Мои родители представляют себе Кембридж и Бостон по старым книгам. А в жизни все не так! Со всеми колледжами, включая и мой, это идеальное место для тех, кого интересуют экзотические личности. Под последними я подразумеваю людей, отличных от папы и мамы. Круг общения мамы ограничен республиканскими дамами. А отец состоит в клубах, куда принимают только таких, как он. В большом же зоопарке, вроде Бостона, хочется посмотреть на обитателей других клеток.

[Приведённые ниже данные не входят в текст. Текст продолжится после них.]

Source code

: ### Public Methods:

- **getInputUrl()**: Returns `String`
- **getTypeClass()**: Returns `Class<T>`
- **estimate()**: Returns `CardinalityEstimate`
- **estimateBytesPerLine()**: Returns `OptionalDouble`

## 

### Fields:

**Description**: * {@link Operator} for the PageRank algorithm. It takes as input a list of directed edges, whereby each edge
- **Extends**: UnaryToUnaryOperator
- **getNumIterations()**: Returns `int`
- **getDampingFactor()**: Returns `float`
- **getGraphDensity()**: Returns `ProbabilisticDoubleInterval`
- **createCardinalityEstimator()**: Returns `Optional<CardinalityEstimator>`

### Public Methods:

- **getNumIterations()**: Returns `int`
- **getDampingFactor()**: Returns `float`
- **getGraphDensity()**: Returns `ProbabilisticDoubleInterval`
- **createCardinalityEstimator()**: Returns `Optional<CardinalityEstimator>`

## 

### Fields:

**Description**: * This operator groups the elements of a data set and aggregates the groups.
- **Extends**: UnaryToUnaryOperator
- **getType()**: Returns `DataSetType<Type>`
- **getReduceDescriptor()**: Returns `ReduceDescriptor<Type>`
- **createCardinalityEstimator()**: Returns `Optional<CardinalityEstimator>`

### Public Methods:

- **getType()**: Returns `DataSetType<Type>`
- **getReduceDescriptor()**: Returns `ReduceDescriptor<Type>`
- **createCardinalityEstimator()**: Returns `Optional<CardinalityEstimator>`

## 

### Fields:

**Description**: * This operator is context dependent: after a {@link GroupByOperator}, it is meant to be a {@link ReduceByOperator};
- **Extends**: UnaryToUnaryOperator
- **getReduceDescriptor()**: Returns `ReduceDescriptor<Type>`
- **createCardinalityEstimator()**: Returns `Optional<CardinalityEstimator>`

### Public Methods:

В детстве, когда мы оказывались в каком-либо месте, которое моя мама обычно называла «общественным», к примеру, в городском бассейне, и кто-то из подростков, стоя на вышке, крестился перед тем, как прыгнуть в воду, мама бросала на отца укоризненный взгляд, как бы говоря, что ей приходится терпеть присутствие людей, на виду у всех ковыряющих в носу. Так вот, в Кембридже, куда они отправили меня, хватало таких вот крестящихся католиков, и некоторые из них ходили в церкви, разукрашенные изнутри, словно игровые автоматы. Наша пресвитерианская церковь, даже когда собираются люди, выглядит так, словно в ней давно не вытирали пыль. В Гарварде я встречала юношей-евреев, у которых не закрывался рот, причем говорили они все равно о чем с таким пылом, что пугали меня, пока я к этому не привыкла. Они не знали, что в разговоре подобная горячность неуместна, и, если ты хочешь что-то сказать, делать это надо спокойно, подбирая слова, которые никого не обидят. Я не говорю, что в колледже не было протестантов, которые что-то горячо отстаивали, но эти еврейские парни, черт, они могли горой стоять за что угодно, словно защищали что-то материальное, а не предмет словесного спора. Также я встретила в Кембридже представителей других национальностей, греков, девушек-ирландок, рыжеволосых и с веснушками по всему телу.